No hay nada que hacer contra quien adopta este giro copernicano de la literatura. El rey de los mundanos exprime al máximo el poco tiempo que le queda y, poseído por un atávico espíritu de la creación, ordena a su ama de llaves cubrir las paredes de corcho a fin de no ser distraído de la gran empresa que lo convertirá en inmortal. Atrás quedan ya las fiestas y el pavoneo ridículo. Atrás quedan los escarceos homosexuales con chaperos inmundos del centro de París y el coqueteo con princesas venidas a menos. Marcel Proust, el famoso rey de los mundanos, acaba de meterse en la cama, salvoconducto que lo situará en el olimpo más alto del arte; en el panteón de los divinos artistas. Desde allí ordenará y dará forma a las miles de notas recogidas durante estos años de mundanidad. En busca del tiempo perdido es, en parte, un retrato de la trasnochada aristocracia parisina, pero no solamente eso. Por sus páginas, salpicadas de una ya célebre prosa serpenteante y acróbata (en el colegio, el joven Proust solo destacó en Lengua, donde sus redacciones llamaban la atención por las largas oraciones), se despliega todo un aprendizaje constituido a partir de la interpretación de los signos. Así, al menos, lo considera el filósofo francés Gilles Deleuze, para quien el texto proustiano se revela como un aprendizaje consistente en “interrogar vivamente los signos”.

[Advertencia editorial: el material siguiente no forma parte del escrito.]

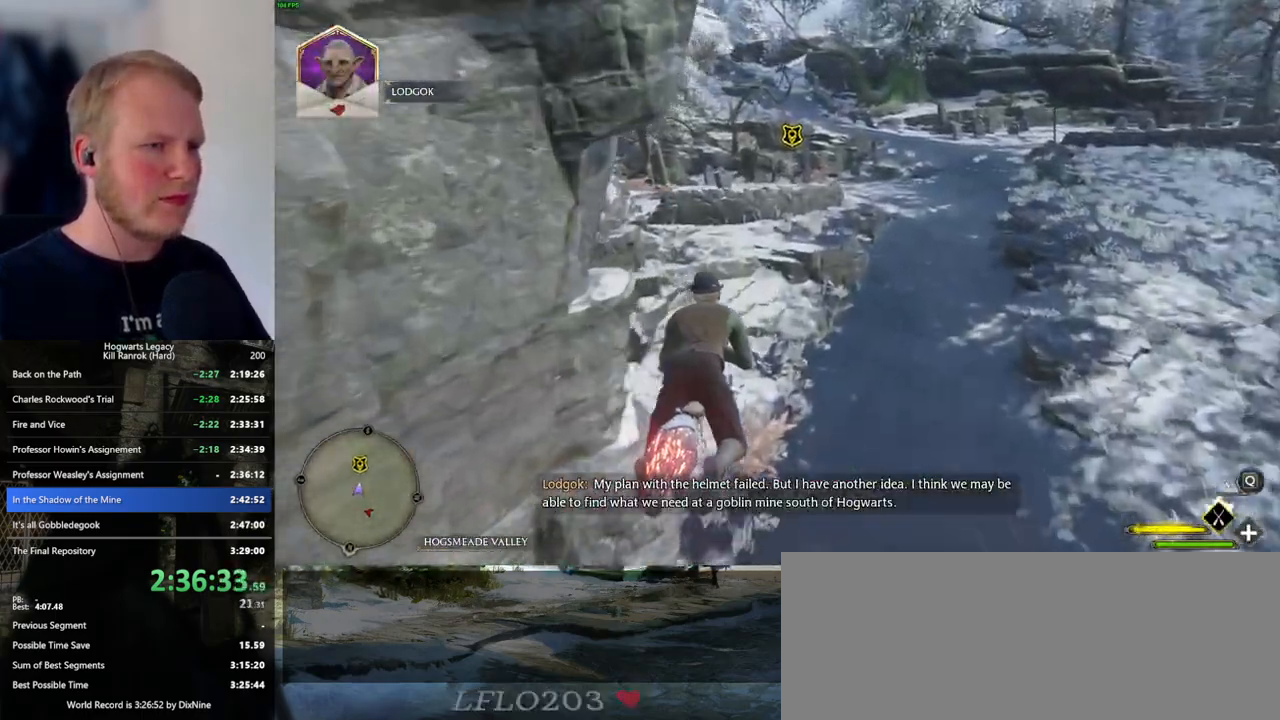
{"keys": ["w"], "mouse": ["left"], "events": []}
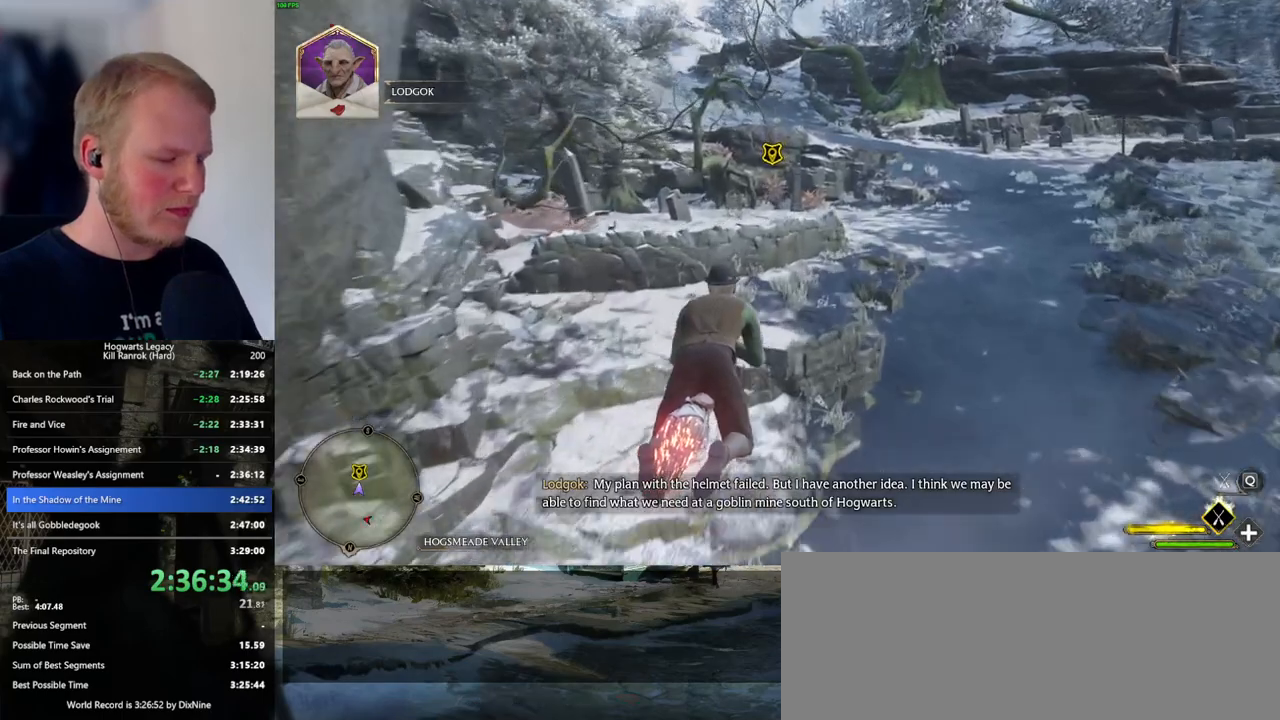
{"keys": ["w"], "mouse": ["left"], "events": []}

¿Pero qué quiere decir Deleuze con “interrogar a los signos”? En Por el camino de Swann, primero de los libros de Á la recherche… su protagonista inicia un amplio recorrido por las contradicciones, ambigüedades y decepciones del cortejo amoroso. Este camino por el que Swann irá entretejiendo las ideas que, acerca del amor, tendrá el hombre de madurez, es un sendero que aparece salpicado de signos codificados. La vida se manifiesta más o menos de este modo, y, en cierto sentido, todos somos un poco Swann cuando de lo que se trata es de desgranar el significado de determinados gestos o acontecimientos. El enigma del mundo aparecerá encarnado en el personaje de Odette, la cocotte de quien Swann se enamora. Decía el filósofo Arthur Schopenhauer que los primeros cuarenta años dan el texto, los siguientes treinta: el comentario. En el caso de Swann, la relación que éste establece con Odette, construida a partir de desavenencias, desaires y falsas promesas, es como ese intrincado texto de bachillerato ante el cual el alumno poco habituado a la lectura está inerme. Mediante este aprendizaje de los personajes, convertidos de sujetos ingenuos a intérpretes por necesidad, Proust va elaborando un bellísimo y profundo texto donde la forma y el contenido se funden para solidificar en obra de arte.

¡Quién iba a sospechar que aquel medio judío, tan elegante como insulso, el cual casi se deja matar en duelo tras unas acusaciones de homosexualidad, estaba gestando la que sería una de las obras literarias más importantes del siglo XX! ¡Cómo el genio artístico puede alojarse en individuos tan remotos! ¿Acaso era Proust un snob o, del mismo modo que Gep Gambardella, solo asistía a las fiestas de sociedad empujado por una misteriosa morbosidad? La misma morbosidad que lo lleva a no perder detalle de todo lo que acontece entre bastidores; los signos ¡otra vez los signos! La diferencia entre Gambardella y Proust es direccional. Mientras el primero escribe su gran novela durante la juventud para después perderse en el decrépito pero hermoso territorio de la mundanidad, Proust malgasta los primeros treinta años de su malograda existencia para después comenzar el comentario al que hacía referencia Schopenhauer. Pero el escritor francés sabe que no dispone de mucho tiempo. Tiene la certeza del enfermo crónico, ése que presiente la fosa oscura en la que finalmente pasará la eternidad, aquella que lo empuja a trabajar con una inquietante laboriosidad antes de que la enfermedad se lo lleve por delante. El 18 de noviembre de 1922, Marcel Proust muere en París víctima de una neumonía. Años más tarde, un joven napolitano fascinado con el cine y la literatura, de nombre Paolo Sorrentino, leerá el extenso comentario de texto que, sobre la vida y todo lo que ésta contiene (amor, celos, arte, literatura, muerte…), dejó escrito el autor a quién André Gide no quiso publicar. Luego piensa: «Un día tengo que hacer una enorme película sobre la Nada. Su protagonista, del mismo modo que Proust, será un mundano destinado a la sensibilidad. Un mundano destinado a convertirse en escritor».